◆ Your goal:
Your task is to transcribe the data exactly while omitting each picture.

Items from a dataset:

- - -

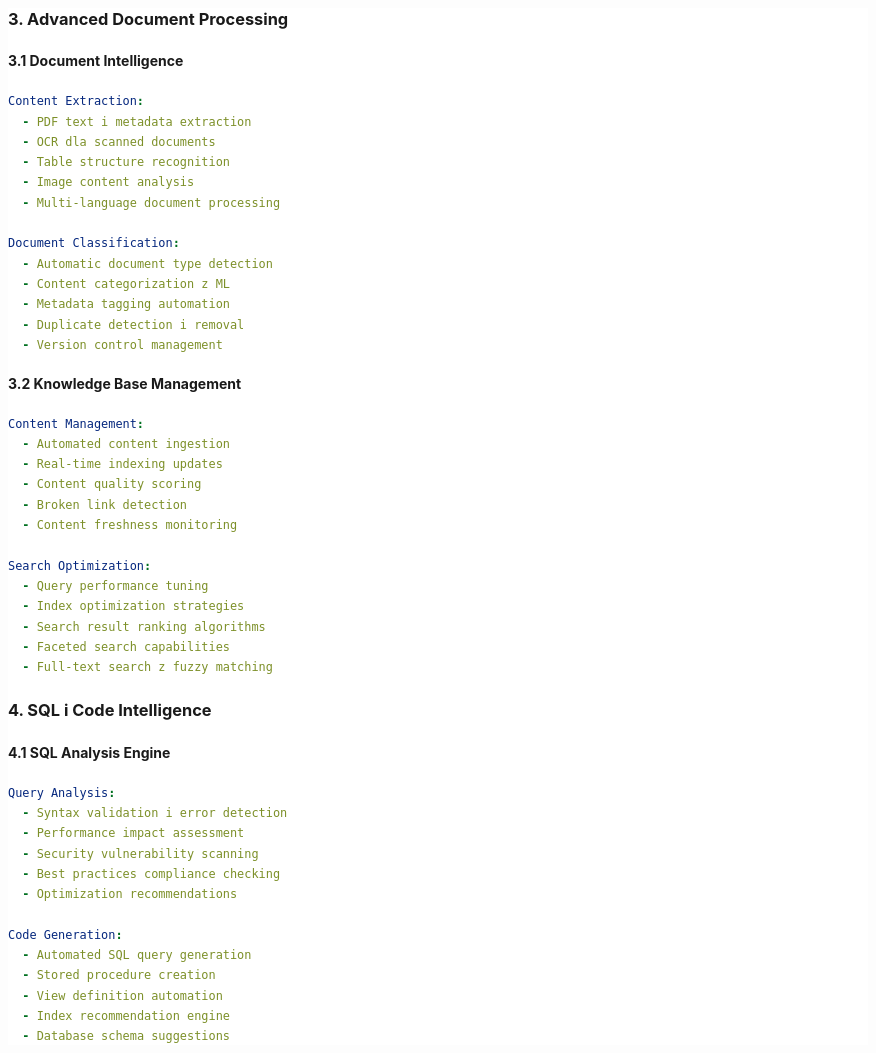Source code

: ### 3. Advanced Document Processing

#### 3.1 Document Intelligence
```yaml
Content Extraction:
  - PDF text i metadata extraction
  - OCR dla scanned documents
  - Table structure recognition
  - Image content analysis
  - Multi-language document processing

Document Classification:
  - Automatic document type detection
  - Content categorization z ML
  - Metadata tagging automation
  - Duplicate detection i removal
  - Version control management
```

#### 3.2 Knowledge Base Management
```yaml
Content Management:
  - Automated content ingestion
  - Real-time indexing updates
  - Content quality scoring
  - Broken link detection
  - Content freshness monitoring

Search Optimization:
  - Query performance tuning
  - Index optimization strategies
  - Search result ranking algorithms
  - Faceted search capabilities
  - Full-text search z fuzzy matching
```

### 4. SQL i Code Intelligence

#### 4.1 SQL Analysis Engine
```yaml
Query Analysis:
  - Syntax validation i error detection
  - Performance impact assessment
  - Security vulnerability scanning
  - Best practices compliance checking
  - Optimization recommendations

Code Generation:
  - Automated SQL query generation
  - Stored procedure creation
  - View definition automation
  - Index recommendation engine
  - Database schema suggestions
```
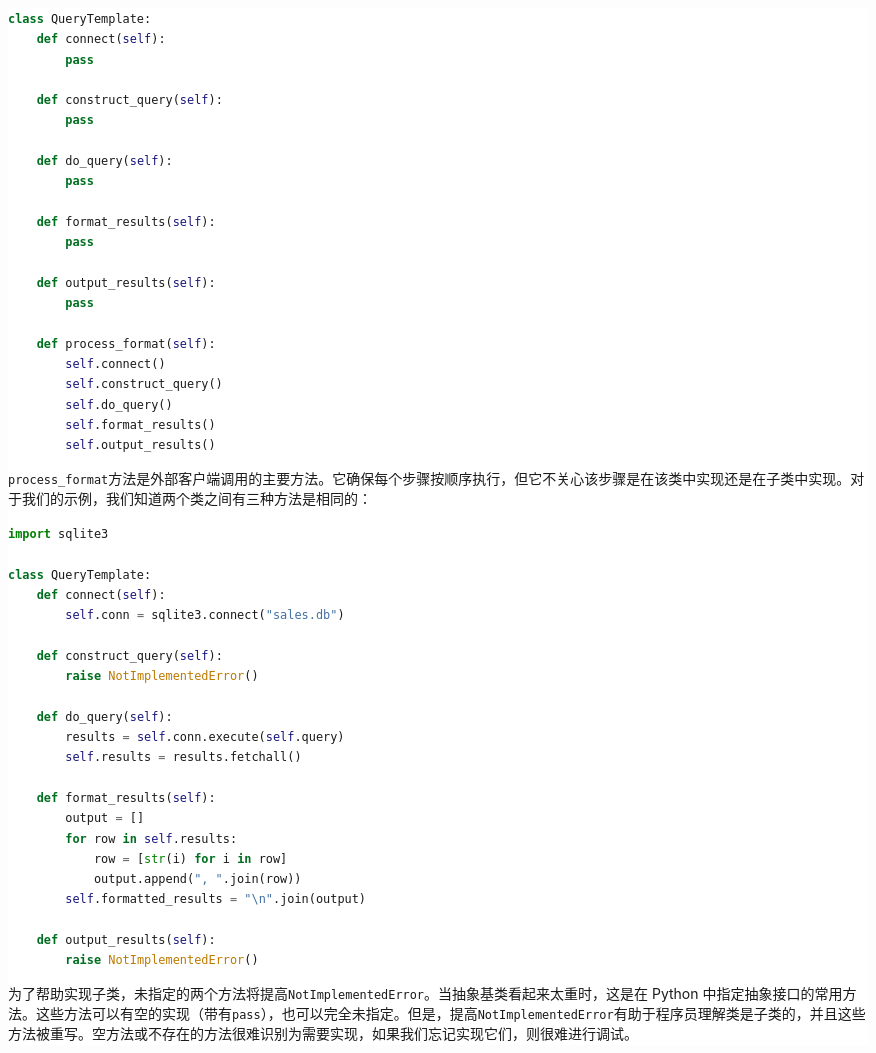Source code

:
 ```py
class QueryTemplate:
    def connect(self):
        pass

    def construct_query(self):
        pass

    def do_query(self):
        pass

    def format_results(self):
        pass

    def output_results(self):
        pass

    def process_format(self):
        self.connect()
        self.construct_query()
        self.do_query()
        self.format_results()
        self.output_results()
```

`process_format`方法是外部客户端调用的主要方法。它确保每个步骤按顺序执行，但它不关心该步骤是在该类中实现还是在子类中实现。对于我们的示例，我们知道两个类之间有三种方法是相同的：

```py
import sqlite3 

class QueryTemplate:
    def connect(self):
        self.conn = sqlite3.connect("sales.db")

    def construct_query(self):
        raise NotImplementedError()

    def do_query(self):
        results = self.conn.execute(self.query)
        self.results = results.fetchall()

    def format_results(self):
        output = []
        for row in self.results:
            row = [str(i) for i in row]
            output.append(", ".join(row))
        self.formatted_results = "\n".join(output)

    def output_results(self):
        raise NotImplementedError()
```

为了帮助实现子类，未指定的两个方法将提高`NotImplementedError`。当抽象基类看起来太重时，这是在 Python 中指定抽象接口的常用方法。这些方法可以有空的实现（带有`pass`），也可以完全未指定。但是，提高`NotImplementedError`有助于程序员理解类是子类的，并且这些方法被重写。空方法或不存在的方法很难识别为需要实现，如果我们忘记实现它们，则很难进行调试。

- - -

◆ Answer to the problem:
Source code

: ### 3. Advanced Document Processing

#### 3.1 Document Intelligence
```yaml
Content Extraction:
  - PDF text i metadata extraction
  - OCR dla scanned documents
  - Table structure recognition
  - Image content analysis
  - Multi-language document processing

Document Classification:
  - Automatic document type detection
  - Content categorization z ML
  - Metadata tagging automation
  - Duplicate detection i removal
  - Version control management
```

#### 3.2 Knowledge Base Management
```yaml
Content Management:
  - Automated content ingestion
  - Real-time indexing updates
  - Content quality scoring
  - Broken link detection
  - Content freshness monitoring

Search Optimization:
  - Query performance tuning
  - Index optimization strategies
  - Search result ranking algorithms
  - Faceted search capabilities
  - Full-text search z fuzzy matching
```

### 4. SQL i Code Intelligence

#### 4.1 SQL Analysis Engine
```yaml
Query Analysis:
  - Syntax validation i error detection
  - Performance impact assessment
  - Security vulnerability scanning
  - Best practices compliance checking
  - Optimization recommendations

Code Generation:
  - Automated SQL query generation
  - Stored procedure creation
  - View definition automation
  - Index recommendation engine
  - Database schema suggestions
```
Source code

:
 ```py
class QueryTemplate:
    def connect(self):
        pass

    def construct_query(self):
        pass

    def do_query(self):
        pass

    def format_results(self):
        pass

    def output_results(self):
        pass

    def process_format(self):
        self.connect()
        self.construct_query()
        self.do_query()
        self.format_results()
        self.output_results()
```

`process_format`方法是外部客户端调用的主要方法。它确保每个步骤按顺序执行，但它不关心该步骤是在该类中实现还是在子类中实现。对于我们的示例，我们知道两个类之间有三种方法是相同的：

```py
import sqlite3 

class QueryTemplate:
    def connect(self):
        self.conn = sqlite3.connect("sales.db")

    def construct_query(self):
        raise NotImplementedError()

    def do_query(self):
        results = self.conn.execute(self.query)
        self.results = results.fetchall()

    def format_results(self):
        output = []
        for row in self.results:
            row = [str(i) for i in row]
            output.append(", ".join(row))
        self.formatted_results = "\n".join(output)

    def output_results(self):
        raise NotImplementedError()
```

为了帮助实现子类，未指定的两个方法将提高`NotImplementedError`。当抽象基类看起来太重时，这是在 Python 中指定抽象接口的常用方法。这些方法可以有空的实现（带有`pass`），也可以完全未指定。但是，提高`NotImplementedError`有助于程序员理解类是子类的，并且这些方法被重写。空方法或不存在的方法很难识别为需要实现，如果我们忘记实现它们，则很难进行调试。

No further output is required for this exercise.